An actor tries to be George Washington in An actor tries to be George Washington in “America.”
Credit: Lionsgate

Playing dumb

Say what you will about Dinesh D’Souza, but he’s the best director of Dinesh D’Souza walking around looking at things. Roughly an eighth of what’s on screen in “America” are shots of him making “interested” faces as he listens to people or strolls around Times Square and D.C. or searches Wikipeda (the most cinematically thrilling parts of the film). He asks “innocent” questions like “What comes to mind when you hear ‘America?’” or, when talking to Michael Eric Dyson about Obama’s two election wins, “Doesn’t that speak to the end of racism?”

He knows the answers to these questions, and in some cases just wants to get his interview subjects to allegedly hang themselves with leftist speak that will horrify “America”’s target base. Michael Moore does this too, and it’s aggravating. But Moore is at least better at playing earnest than D’Souza. In fact, D’Souza may be the worst actor alive, and not only because of a lone sketch comedy scene featuring multiple D’Souzas. When he looks interested he looks like he’s acting. He doesn’t come off as an everyman. He comes off like a smart guy — he’s almost certainly smarter than Michael Moore — who’s manipulating his subjects and his viewers to get what he wants.

But if he’s faking it, what is he after? D’Souza likes to engage in conspiracy theorizing. So here’s one: D’Souza doesn’t believe any of this (or he does, some of it, to a point). He’s cynically trying to appeal to the least intelligent/most gullible parts of his persuasion so as to mobilize them to take down his political enemies.
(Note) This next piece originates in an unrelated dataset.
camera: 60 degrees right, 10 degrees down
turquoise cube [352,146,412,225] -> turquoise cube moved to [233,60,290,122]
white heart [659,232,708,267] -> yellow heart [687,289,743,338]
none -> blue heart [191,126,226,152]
We don’t sincerely believe this; we don’t know all the facts, and claiming this is honestly a big leap — exactly the kind D’Souza has made a living making. But it’s difficult, probably impossible to rectify the rank dumbness of “America” and anything else D’Souza has written or made with a man so bad at playing stupid. “America” has little to say about America. Its most fascinating part is D’Souza himself.